The Chinese have been exporting manufactures, building roads and giving aid to Africa for decades. But the relationship has changed. China is now Africa’s biggest investor, and in 2012 it became Africa’s biggest foreign market. According to a new database from AidData, China put a total of $260bn into Africa between 2000 and 2011 in investment and aid combined. In 2011 alone (the last full year for which there are figures), the total was over $34bn – far larger than previously thought. That means that it is likely that China accounts for a clear majority of the total FDI going to the region. In investment terms, that is known as concentration risk: it means that when China sneezes, Africa catches cold.

Africa is also increasingly reliant on China for export revenues. China-bound exports have increased from $2bn in 2008 to $5bn today, more than half of one per cent of total regional GDP. According to research specialist Capital Economics, certain sub-Saharan countries are particularly exposed to the risk of a downturn in Chinese export demand, including Botswana, Angola and Zambia.
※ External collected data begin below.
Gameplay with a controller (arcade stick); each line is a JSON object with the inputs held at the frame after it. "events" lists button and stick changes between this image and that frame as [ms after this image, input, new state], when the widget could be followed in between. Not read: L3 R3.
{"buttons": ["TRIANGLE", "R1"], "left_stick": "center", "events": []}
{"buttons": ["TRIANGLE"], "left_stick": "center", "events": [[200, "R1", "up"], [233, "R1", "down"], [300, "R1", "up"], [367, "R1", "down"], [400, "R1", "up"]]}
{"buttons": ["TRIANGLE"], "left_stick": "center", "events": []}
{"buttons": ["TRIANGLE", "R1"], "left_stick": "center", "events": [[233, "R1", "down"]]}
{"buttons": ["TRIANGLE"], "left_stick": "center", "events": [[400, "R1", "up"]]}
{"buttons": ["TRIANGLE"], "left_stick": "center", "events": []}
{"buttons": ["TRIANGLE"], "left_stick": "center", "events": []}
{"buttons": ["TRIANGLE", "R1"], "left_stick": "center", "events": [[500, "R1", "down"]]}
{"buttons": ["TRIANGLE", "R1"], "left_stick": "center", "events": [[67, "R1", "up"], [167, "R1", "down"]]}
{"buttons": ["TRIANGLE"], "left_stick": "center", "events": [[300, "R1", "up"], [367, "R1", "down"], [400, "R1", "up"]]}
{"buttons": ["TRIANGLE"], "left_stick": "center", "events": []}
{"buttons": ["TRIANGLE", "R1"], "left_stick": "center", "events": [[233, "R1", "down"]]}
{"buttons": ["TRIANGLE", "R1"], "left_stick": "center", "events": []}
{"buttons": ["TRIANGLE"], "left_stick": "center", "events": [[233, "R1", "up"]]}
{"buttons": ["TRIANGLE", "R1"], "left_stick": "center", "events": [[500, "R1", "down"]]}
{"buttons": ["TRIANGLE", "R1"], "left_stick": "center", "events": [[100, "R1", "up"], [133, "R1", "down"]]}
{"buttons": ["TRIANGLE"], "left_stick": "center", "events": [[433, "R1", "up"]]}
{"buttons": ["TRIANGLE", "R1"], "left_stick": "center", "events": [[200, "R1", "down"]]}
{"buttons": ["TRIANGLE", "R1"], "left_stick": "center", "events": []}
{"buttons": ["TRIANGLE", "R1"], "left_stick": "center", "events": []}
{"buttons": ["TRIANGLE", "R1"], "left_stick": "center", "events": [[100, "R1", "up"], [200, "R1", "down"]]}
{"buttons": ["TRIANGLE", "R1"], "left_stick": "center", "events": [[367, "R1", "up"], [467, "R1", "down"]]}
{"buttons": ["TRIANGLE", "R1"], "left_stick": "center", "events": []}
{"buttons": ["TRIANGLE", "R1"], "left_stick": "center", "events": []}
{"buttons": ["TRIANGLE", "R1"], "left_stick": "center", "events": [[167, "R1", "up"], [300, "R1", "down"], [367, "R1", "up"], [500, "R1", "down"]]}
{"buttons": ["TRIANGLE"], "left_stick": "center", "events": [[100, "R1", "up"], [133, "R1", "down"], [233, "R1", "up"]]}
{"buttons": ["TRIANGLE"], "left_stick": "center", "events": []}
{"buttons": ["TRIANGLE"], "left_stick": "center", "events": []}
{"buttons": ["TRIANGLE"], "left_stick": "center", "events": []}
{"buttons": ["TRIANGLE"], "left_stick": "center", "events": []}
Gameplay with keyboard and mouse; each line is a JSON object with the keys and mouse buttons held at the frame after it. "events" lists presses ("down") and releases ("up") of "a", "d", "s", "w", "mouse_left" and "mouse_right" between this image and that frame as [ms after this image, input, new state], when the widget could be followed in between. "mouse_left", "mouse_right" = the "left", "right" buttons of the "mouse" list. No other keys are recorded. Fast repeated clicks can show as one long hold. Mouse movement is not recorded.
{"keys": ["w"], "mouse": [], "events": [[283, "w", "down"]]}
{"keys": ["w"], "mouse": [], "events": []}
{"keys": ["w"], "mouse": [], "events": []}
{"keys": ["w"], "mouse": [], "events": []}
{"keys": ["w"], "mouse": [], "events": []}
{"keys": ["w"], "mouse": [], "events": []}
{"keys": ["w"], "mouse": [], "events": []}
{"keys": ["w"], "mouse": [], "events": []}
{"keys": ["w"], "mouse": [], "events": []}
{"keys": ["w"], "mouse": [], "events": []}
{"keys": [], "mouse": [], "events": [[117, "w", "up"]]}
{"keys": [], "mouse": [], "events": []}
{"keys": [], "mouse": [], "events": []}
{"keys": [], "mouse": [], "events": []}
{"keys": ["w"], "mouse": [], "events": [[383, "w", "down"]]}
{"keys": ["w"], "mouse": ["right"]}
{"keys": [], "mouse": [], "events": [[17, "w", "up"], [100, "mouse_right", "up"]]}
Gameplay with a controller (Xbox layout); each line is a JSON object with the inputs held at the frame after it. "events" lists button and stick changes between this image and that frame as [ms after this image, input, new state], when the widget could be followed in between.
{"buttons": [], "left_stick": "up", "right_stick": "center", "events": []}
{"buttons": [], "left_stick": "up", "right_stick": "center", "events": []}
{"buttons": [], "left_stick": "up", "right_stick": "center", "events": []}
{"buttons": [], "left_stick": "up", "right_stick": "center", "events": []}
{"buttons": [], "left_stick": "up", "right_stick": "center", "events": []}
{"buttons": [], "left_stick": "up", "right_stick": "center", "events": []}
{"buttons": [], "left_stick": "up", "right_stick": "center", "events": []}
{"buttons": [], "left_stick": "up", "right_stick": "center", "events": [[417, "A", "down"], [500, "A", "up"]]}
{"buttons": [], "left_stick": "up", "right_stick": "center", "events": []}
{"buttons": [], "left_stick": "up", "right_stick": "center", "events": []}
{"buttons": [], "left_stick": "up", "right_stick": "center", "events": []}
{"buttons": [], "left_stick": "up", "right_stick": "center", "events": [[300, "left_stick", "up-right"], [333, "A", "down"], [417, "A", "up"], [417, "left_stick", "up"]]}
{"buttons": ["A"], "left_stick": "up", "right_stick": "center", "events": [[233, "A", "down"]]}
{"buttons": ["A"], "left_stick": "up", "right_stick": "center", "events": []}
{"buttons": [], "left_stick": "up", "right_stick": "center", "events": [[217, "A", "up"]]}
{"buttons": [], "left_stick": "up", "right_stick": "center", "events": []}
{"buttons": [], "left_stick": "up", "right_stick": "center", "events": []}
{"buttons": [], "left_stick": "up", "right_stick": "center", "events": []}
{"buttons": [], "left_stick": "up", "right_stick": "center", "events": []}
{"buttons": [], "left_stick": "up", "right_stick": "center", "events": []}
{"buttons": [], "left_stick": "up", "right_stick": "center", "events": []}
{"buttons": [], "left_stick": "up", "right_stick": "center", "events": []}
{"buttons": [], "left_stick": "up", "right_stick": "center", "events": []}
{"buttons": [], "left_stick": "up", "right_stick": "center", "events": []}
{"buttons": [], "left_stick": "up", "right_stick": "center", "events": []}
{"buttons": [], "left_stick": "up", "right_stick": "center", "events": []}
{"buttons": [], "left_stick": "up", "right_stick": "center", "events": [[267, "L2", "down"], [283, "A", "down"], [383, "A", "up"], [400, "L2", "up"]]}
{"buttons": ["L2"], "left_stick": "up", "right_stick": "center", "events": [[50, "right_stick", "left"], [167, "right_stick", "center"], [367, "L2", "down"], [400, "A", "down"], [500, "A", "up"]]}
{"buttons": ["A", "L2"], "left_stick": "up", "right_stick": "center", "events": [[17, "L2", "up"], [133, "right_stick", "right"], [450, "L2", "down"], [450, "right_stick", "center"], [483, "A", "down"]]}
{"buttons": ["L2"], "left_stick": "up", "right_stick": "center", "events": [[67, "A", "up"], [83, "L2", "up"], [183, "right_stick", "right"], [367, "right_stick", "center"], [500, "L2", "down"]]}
Will there be a downturn in Chinese demand and Chinese investment? China has been growing at 10-12% or more (no one is really sure) for most of the last 15 years. It has seen an explosion in domestic investment, a property bubble, and huge growth in the loan books of the banking sector, much of which is informal and unregulated. There has never in history been a boom on this scale without a subsequent bust. Chinese growth is already tracking downwards (at around 7% it could already be half of peak growth levels in the last decade) and could go much, much lower. The message is clear to read: prepare for a Chinese ‘hard landing’ now – by diversifying exports, diversifying investment sources, and especially by making sure there is enough surplus in domestic budgets to cover the emergency spending necessary to fill the demand gap when the Chinese economy nosedives. It may not happen – but it probably will.

Pressure points

These are the key pressure points for sub-Saharan Africa’s economies: the pressure points that could strangle growth and precipitate a crash. They are not the only ones – education, healthcare, business environment reform and still better communications, all are almost as important. But commodities, heavy infrastructure and the China dimension are the triumvirate of big risk factors. What happens if the risks are not addressed? Simple: Africa can say goodbye to 6% growth, year-on-year FDI increases, and any talk of Africa being the next big thing. One of Africa’s biggest assets is its youth. Young populations are usually associated with rapid economic growth, and Africa has the best demographic profile of any region until at least 2050, with more working age adults as a proportion of the population than South America, China or India. In a world of wellmanaged risks that is good. But in the world of the big African crash, when the risks outrun the opportunities, it is no longer good. There will be a lot of angry young people on the streets. Or as someone said, things may just fall apart. The time to take measures to prevent this happening is now – while the going is still good.